### EXERCISE
An exact reproduction of the lines below, from the first through the one with "Table 5. C-alkylation", is the whole answer; pictures have no place in it.

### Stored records
*** Block opens ***

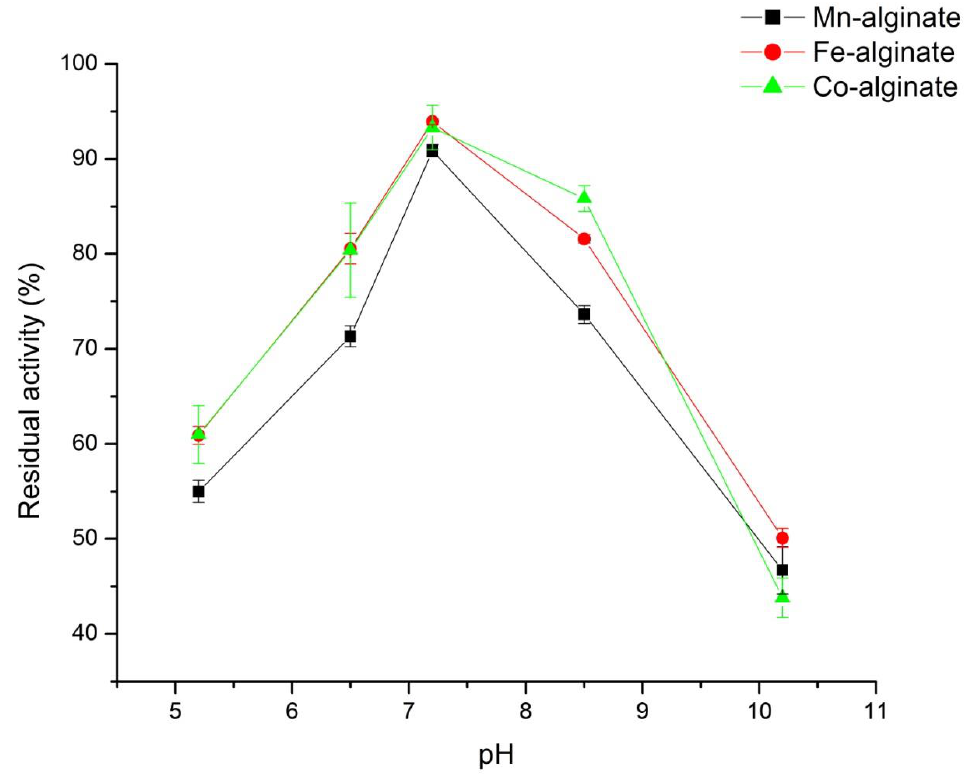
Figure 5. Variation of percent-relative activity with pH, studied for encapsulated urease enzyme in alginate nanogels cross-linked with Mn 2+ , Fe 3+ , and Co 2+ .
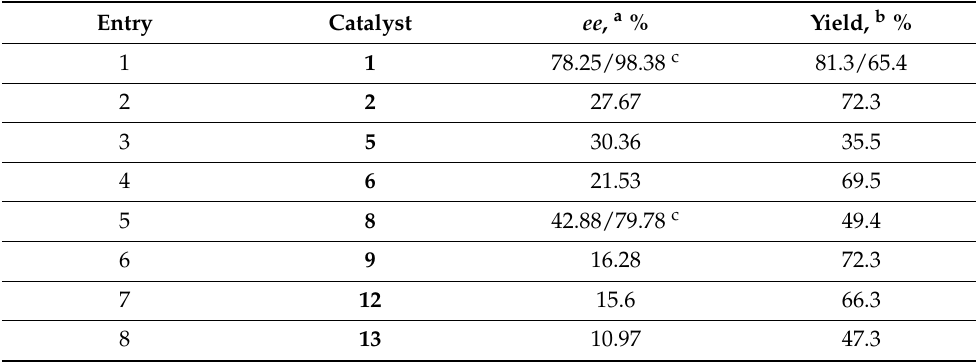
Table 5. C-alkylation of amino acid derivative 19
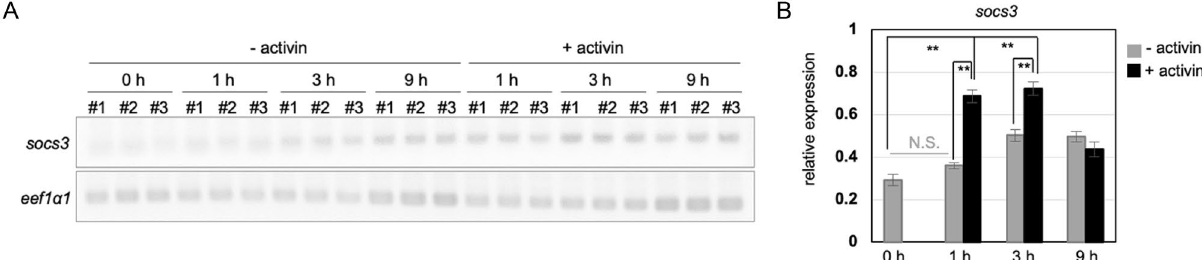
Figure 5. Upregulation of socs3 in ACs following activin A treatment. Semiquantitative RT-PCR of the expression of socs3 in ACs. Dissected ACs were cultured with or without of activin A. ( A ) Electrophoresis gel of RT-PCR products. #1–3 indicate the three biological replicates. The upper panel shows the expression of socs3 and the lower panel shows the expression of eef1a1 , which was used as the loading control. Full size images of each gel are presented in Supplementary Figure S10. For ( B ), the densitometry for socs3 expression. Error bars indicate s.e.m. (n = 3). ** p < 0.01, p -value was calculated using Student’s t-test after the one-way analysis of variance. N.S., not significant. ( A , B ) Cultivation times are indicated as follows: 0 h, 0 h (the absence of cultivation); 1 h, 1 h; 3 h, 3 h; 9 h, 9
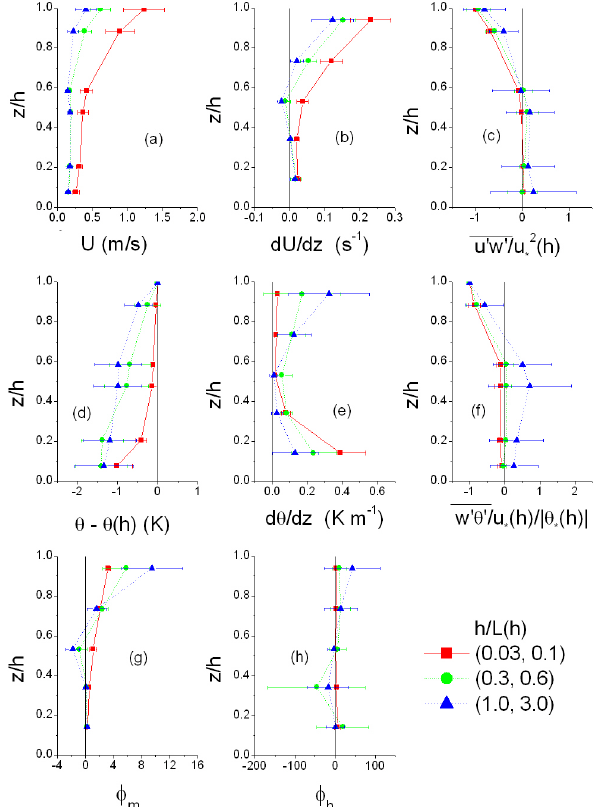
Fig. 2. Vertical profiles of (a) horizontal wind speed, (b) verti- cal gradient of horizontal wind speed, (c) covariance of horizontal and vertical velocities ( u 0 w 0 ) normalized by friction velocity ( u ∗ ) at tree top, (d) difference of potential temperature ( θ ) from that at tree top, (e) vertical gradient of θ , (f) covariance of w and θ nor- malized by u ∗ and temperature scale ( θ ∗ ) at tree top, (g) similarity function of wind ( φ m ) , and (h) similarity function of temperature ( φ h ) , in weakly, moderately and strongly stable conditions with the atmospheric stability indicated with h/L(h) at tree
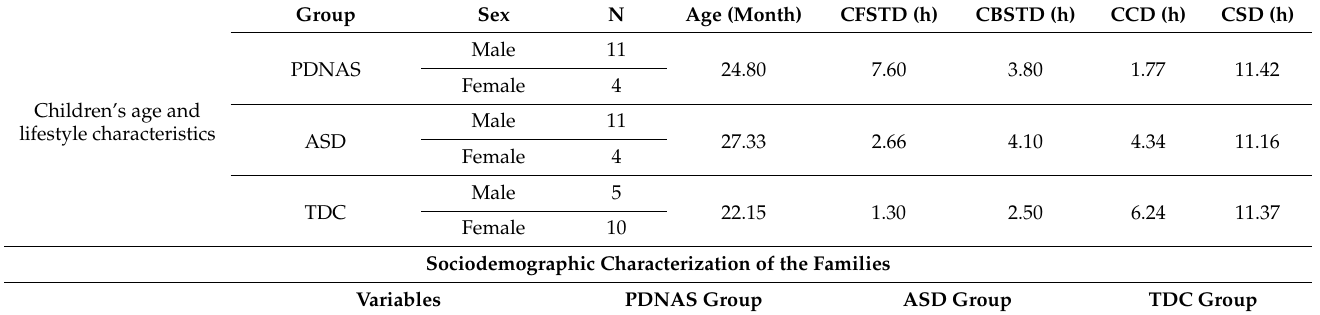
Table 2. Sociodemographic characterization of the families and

*** Block closes ***

### OUTPUT FOR THIS TASK
Figure 5. Variation of percent-relative activity with pH, studied for encapsulated urease enzyme in alginate nanogels cross-linked with Mn 2+ , Fe 3+ , and Co 2+ .
Table 5. C-alkylation of amino acid derivative 19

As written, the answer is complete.